WHAT NEEDS TO BE DONE >>
Everything in the records must be restated exactly, apart from the pictures.

SUPPLIED INFORMATION >>

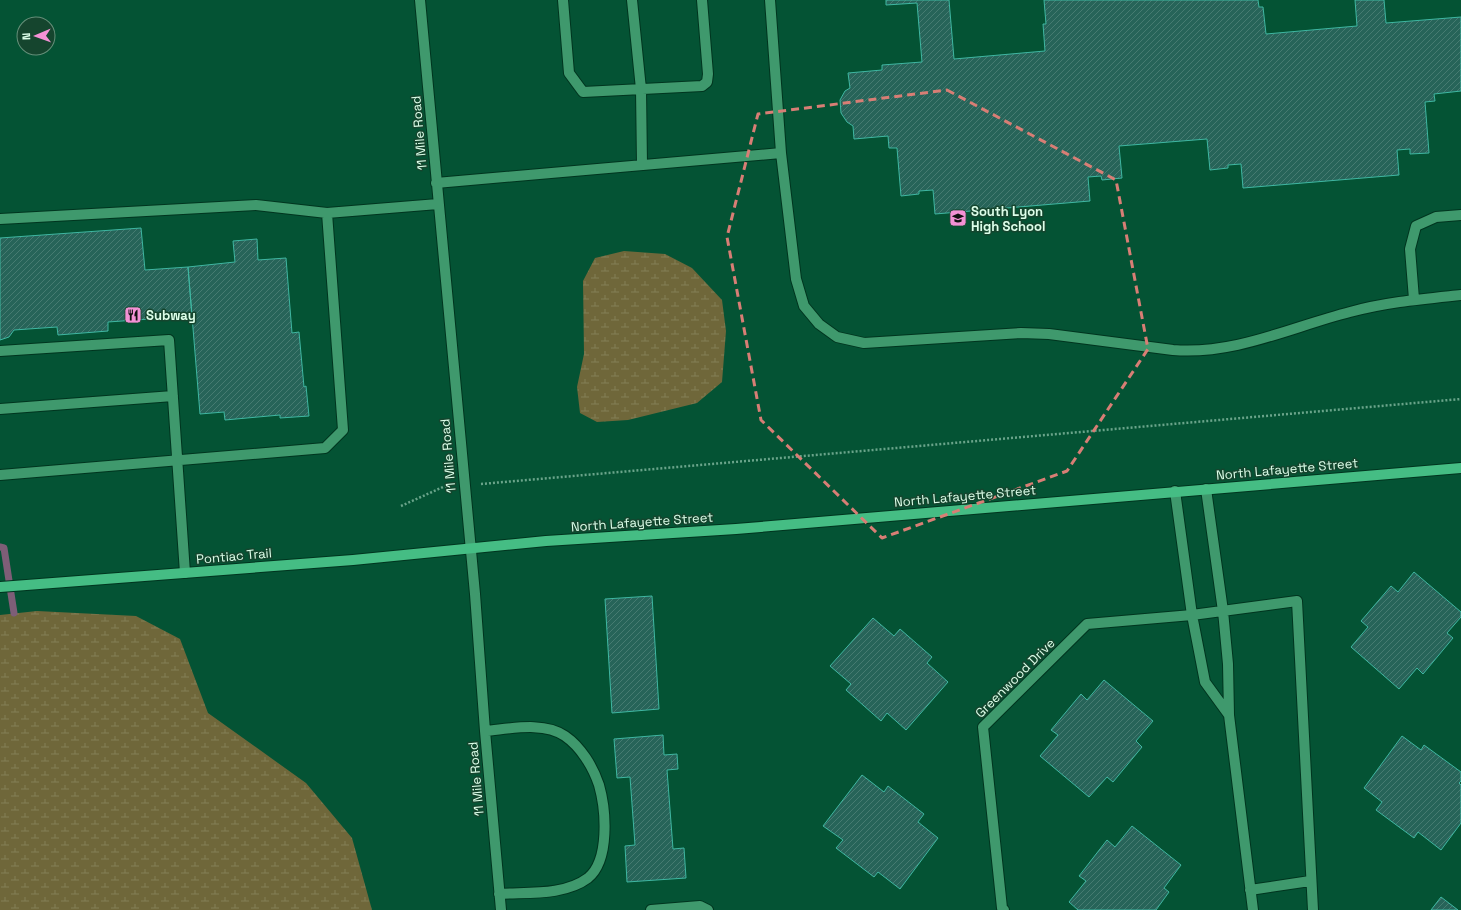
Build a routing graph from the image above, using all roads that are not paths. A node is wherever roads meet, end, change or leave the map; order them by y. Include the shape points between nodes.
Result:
1 (420, 0) edge
2 (563, 0) edge
3 (632, 0) edge
4 (702, 0) edge
5 (770, 0) edge
6 (641, 89) junction
7 (781, 153) junction
8 (642, 165) junction
9 (436, 183) junction
10 (438, 204) junction
11 (327, 213) junction
12 (1461, 215) edge
13 (0, 219) edge
14 (1461, 296) edge
15 (1414, 299) junction
16 (0, 351) edge
17 (173, 396) junction
18 (0, 409) edge
19 (177, 461) junction
20 (1461, 468) edge
21 (0, 476) edge
22 (1206, 489) junction
23 (1175, 491) junction
24 (470, 548) junction
25 (185, 572) junction
26 (0, 587) edge
27 (1223, 611) junction
28 (1192, 615) junction
29 (1229, 715) junction
30 (485, 731) junction
31 (1310, 880) junction
32 (1250, 890) junction
33 (499, 894) junction
34 (501, 910) edge
35 (651, 910) edge
36 (708, 910) edge
37 (1004, 910) edge
38 (1253, 910) edge
39 (1313, 910) edge

1 - 9 street, 11 Mile Road
2 - 6 street via 569,73 583,92
3 - 6 street
4 - 6 street via 707,82 702,86
5 - 7 street
6 - 8 street
7 - 8 street
7 - 15 street via 796,279 804,306 819,324 837,337 864,343 1021,332 1192,351 1247,344 1349,312
8 - 9 street
9 - 10 street, 11 Mile Road
10 - 11 street
10 - 24 street, 11 Mile Road
11 - 13 street via 256,205
11 - 19 street via 343,430 325,448
12 - 15 street via 1436,216 1416,226 1410,249
14 - 15 street
16 - 17 street via 169,340
17 - 18 street
17 - 19 street
19 - 21 street
19 - 25 street
20 - 22 main road, North Lafayette Street
22 - 23 main road, North Lafayette Street
22 - 27 street
23 - 24 main road, North Lafayette Street via 744,528
23 - 28 street
24 - 25 main road, Pontiac Trail
24 - 30 street, 11 Mile Road
25 - 26 main road, Pontiac Trail
27 - 28 street, Greenwood Drive
27 - 29 street
27 - 31 street, Greenwood Drive via 1297,601
28 - 29 street via 1205,682
28 - 37 street, Greenwood Drive via 1088,624 983,727
29 - 32 street
30 - 33 street, 11 Mile Road
30 - 33 street via 547,728 565,736 585,756 599,786 603,809 602,856 596,869 588,877 559,889
31 - 32 street
31 - 39 street
32 - 38 street
33 - 34 street, 11 Mile Road
35 - 36 street via 700,906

WRITTEN ANSWER >>
Build a routing graph from the image above, using all roads that are not paths. A node is wherever roads meet, end, change or leave the map; order them by y. Include the shape points between nodes.
Result:
1 (420, 0) edge
2 (563, 0) edge
3 (632, 0) edge
4 (702, 0) edge
5 (770, 0) edge
6 (641, 89) junction
7 (781, 153) junction
8 (642, 165) junction
9 (436, 183) junction
10 (438, 204) junction
11 (327, 213) junction
12 (1461, 215) edge
13 (0, 219) edge
14 (1461, 296) edge
15 (1414, 299) junction
16 (0, 351) edge
17 (173, 396) junction
18 (0, 409) edge
19 (177, 461) junction
20 (1461, 468) edge
21 (0, 476) edge
22 (1206, 489) junction
23 (1175, 491) junction
24 (470, 548) junction
25 (185, 572) junction
26 (0, 587) edge
27 (1223, 611) junction
28 (1192, 615) junction
29 (1229, 715) junction
30 (485, 731) junction
31 (1310, 880) junction
32 (1250, 890) junction
33 (499, 894) junction
34 (501, 910) edge
35 (651, 910) edge
36 (708, 910) edge
37 (1004, 910) edge
38 (1253, 910) edge
39 (1313, 910) edge

1 - 9 street, 11 Mile Road
2 - 6 street via 569,73 583,92
3 - 6 street
4 - 6 street via 707,82 702,86
5 - 7 street
6 - 8 street
7 - 8 street
7 - 15 street via 796,279 804,306 819,324 837,337 864,343 1021,332 1192,351 1247,344 1349,312
8 - 9 street
9 - 10 street, 11 Mile Road
10 - 11 street
10 - 24 street, 11 Mile Road
11 - 13 street via 256,205
11 - 19 street via 343,430 325,448
12 - 15 street via 1436,216 1416,226 1410,249
14 - 15 street
16 - 17 street via 169,340
17 - 18 street
17 - 19 street
19 - 21 street
19 - 25 street
20 - 22 main road, North Lafayette Street
22 - 23 main road, North Lafayette Street
22 - 27 street
23 - 24 main road, North Lafayette Street via 744,528
23 - 28 street
24 - 25 main road, Pontiac Trail
24 - 30 street, 11 Mile Road
25 - 26 main road, Pontiac Trail
27 - 28 street, Greenwood Drive
27 - 29 street
27 - 31 street, Greenwood Drive via 1297,601
28 - 29 street via 1205,682
28 - 37 street, Greenwood Drive via 1088,624 983,727
29 - 32 street
30 - 33 street, 11 Mile Road
30 - 33 street via 547,728 565,736 585,756 599,786 603,809 602,856 596,869 588,877 559,889
31 - 32 street
31 - 39 street
32 - 38 street
33 - 34 street, 11 Mile Road
35 - 36 street via 700,906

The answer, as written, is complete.